# General Business Category > General Business Forum >  how to register as a freelancer?

## somerandomdesigner

hi, i'm a student, and i have been offered some freelance work. it will be very irregular (once or twice per year) and i don't think the payment will be very much (approx. R3000 per job). the company has asked that i provide 'a legal' invoice. what do i need to do in order to provide this? do i have to register a company? etc. 

thanks, look forward to your replies  :Smile: 
srd

----------


## Norri

Try SnapBill.com, it's free for the first 5 clients  :Smile:

----------

somerandomdesigner (15-Mar-12)

----------


## Dave A

> the company has asked that i provide 'a legal' invoice. what do i need to do in order to provide this? do i have to register a company? etc.


You can invoice out in your personal capacity - no need to register a company. Just put your name, address, contact details as the supplier - and your client's details in the _Invoice to_: area.
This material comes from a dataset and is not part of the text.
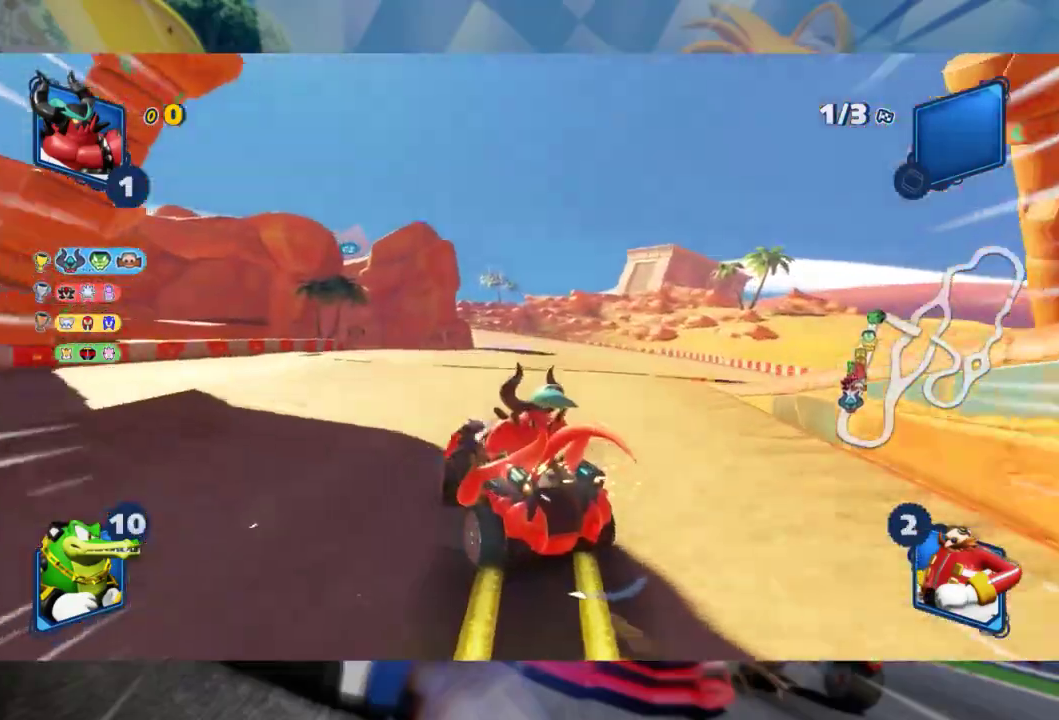
{"buttons": ["L2", "R2"], "left_stick": "center", "right_stick": "center", "events": [[50, "left_stick", "center"]]}
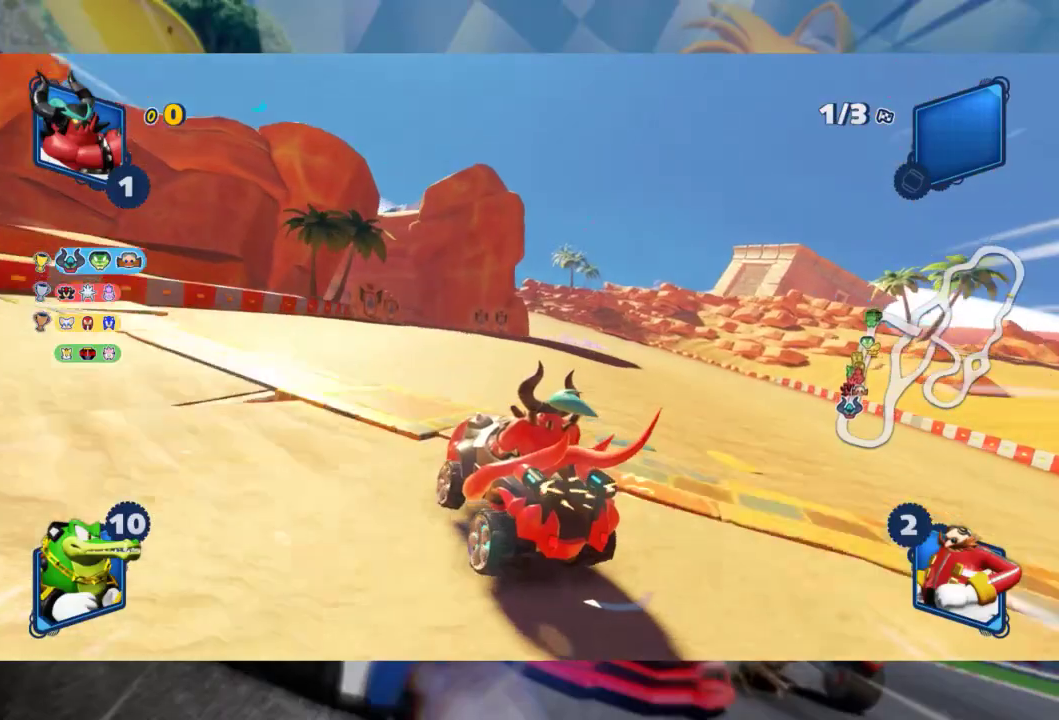
{"buttons": ["L2", "R2"], "left_stick": "center", "right_stick": "center", "events": [[283, "left_stick", "left"], [500, "left_stick", "center"]]}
Use an Excel invoicing template, or get an Invoice book from a stationery company, draft one using your favorite word processor... or an online service as Norri mentioned above.

----------

rfnel (15-Mar-12), somerandomdesigner (15-Mar-12)

----------


## somerandomdesigner

thanks Norri and Dave A  :Smile:  Out of interest (as freelancing is common in my field) how much would i have to be earning to register for tax, and to register as a company?

----------


## somerandomdesigner

hi Dave A, thanks for your reply - one other question - do i need to get a personal tax number, or is my name, address, and contact details sufficient? (the company is international, not south african)

----------


## Mark Atkinson

> how much would i have to be earning to register for tax, and to register as a company?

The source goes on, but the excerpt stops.